Para tudo nessa vida existe um limite. Caso alguém exagere em algum ponto, logo vem sérias consequências. E quando se trata de questões nesse sentido durante a infância, o caso é mais delicado. No tocante ao uso indisciplinado do celular, grande tem sido o esforço de muitos pais para desviar a atenção da criança para algo mais atraente. Porém, haveria atividades mais interessantes que possam ultrapassar o tão temido poder da tecnologia?
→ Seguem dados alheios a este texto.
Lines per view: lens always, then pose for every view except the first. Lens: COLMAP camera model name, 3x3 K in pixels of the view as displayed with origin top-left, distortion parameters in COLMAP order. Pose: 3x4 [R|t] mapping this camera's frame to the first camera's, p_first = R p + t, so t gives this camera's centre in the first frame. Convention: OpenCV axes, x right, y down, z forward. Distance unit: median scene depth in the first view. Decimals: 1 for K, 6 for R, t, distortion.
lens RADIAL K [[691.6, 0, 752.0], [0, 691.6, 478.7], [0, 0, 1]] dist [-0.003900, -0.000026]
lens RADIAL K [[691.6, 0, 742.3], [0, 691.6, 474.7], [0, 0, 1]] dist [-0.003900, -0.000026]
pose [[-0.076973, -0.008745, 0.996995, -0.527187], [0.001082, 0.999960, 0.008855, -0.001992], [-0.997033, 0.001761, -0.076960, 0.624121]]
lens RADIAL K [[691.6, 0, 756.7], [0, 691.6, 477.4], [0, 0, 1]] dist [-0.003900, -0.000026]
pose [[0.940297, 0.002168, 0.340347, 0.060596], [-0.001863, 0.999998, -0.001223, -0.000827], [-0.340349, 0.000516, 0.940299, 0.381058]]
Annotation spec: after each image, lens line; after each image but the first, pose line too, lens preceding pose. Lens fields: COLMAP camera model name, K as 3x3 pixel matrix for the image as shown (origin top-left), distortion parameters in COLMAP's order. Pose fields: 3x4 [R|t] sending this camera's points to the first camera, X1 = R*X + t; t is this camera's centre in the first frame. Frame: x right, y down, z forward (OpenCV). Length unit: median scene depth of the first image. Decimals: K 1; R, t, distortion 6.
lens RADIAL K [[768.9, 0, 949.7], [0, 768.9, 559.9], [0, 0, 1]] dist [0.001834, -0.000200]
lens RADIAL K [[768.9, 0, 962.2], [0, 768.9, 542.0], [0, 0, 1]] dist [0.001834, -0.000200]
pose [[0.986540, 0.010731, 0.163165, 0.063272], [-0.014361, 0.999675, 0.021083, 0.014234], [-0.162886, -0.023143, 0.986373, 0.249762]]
Seguindo nessa vertente, o psiquiatra Miguel Angelo Boarati, formado pela Faculdade de Medicina da USP de Ribeirão Preto (SP) com especialização em Psiquiatria da Infância e Adolescência, atuante em clínica privada e como professor de especialização em Psiquiatria do CENBRAP e do Instituto Ânima de Terapia Junguiana, concedeu entrevista para o CULTURA VIVA e orienta aos pais quanto ao uso exagerado do celular.
Acompanhe o bate papo!
CULTURA VIVA: Com que idade os pais podem apresentar o celular a seu filho? MIGUEL ANGELO BOARATI: De preferência somente quando a criança tiver condições de ter um uso controlado ou, quando for essencial, para os estudos e socialização escolar. Nunca antes dos 7, 8 anos, justamente para evitar o uso descontrolado. O celular e o tablet são altamente estimulantes e a criança precisa de outras formas de estímulos, como brincadeiras físicas (correr, pular, jogar) e criativas (brincadeiras de faz-de-conta).
C.V.: Quais são os prós e contras da criança que começa a fazer uso do celular antes dessa idade?
M.A.B.: Não vejo nenhuma vantagem em usar o celular durante a primeira e segunda infância justamente pelo risco de diminuir o interesse em outras áreas.
C.V.: Em que pode ser prejudicial, em específico, o uso excessivo do celular durante a infância?
M.A.B.: O uso excessivo prejudica o sono, a socialização, o desenvolvimento de habilidades físicas (motricidade fina, funções executivas) e também de outros interesses.
C.V.: Para a criança que já está viciada no celular o que os pais podem fazer? Há dicas mais atraentes para substituí-lo?
M.A.B.: Evitar a exposição precoce e, quando o oferecer para a criança, estabelecer tempo de uso (uso controlado). Às vezes, os pais dão o celular para terem um pouco de tranquilidade, mas esquecem que a criança precisa ser exposta a outros estímulos e interesses. Depois, fica difícil modificar esse comportamento. Entre as dicas, propor outras atividades interessantes como brincadeira ao ar livre, cinema e passeios. Mas, é importante que os pais se dediquem aos filhos de maneira sincera e verdadeira.
C.V.: E no momento em que já podem fazer uso do celular, o que é permitido e o que não é a uma criança?
M.A.B.: Não se deve permitir acesso irrestrito, como vídeos de conteúdos violentos ou pornografia. Também é importante controlar as redes sociais, pelo risco de interações inadequadas como rede de pedofilia.
C.V.: E como disciplinar o filho se os pais só vivem no celular?
M.A.B.: Exatamente, os pais precisam ser modelo para exigirem do filho um comportamento diferente.
C.V.: Que recado o senhor dá aos pais sobre os limites a impor sobre o uso do celular na infância?
M.A.B.: A principal orientação que vale não somente para o uso de celular, mas para outros contextos de educação de crianças é o uso de técnicas indutivas que visam encorajar o comportamento desejável e/ou desencorajar o indesejável através de argumentação compatível com a compreensão da criança, estabelecendo regras e limites, demonstrando consequências lógicas de uma ação, explicando, discutindo, negociando e obtendo ideias da criança sobre o que é justo e certo. São eficazes, duradouros, ajudam a desenvolver empatia, porém, dão muito mais trabalho aos pais.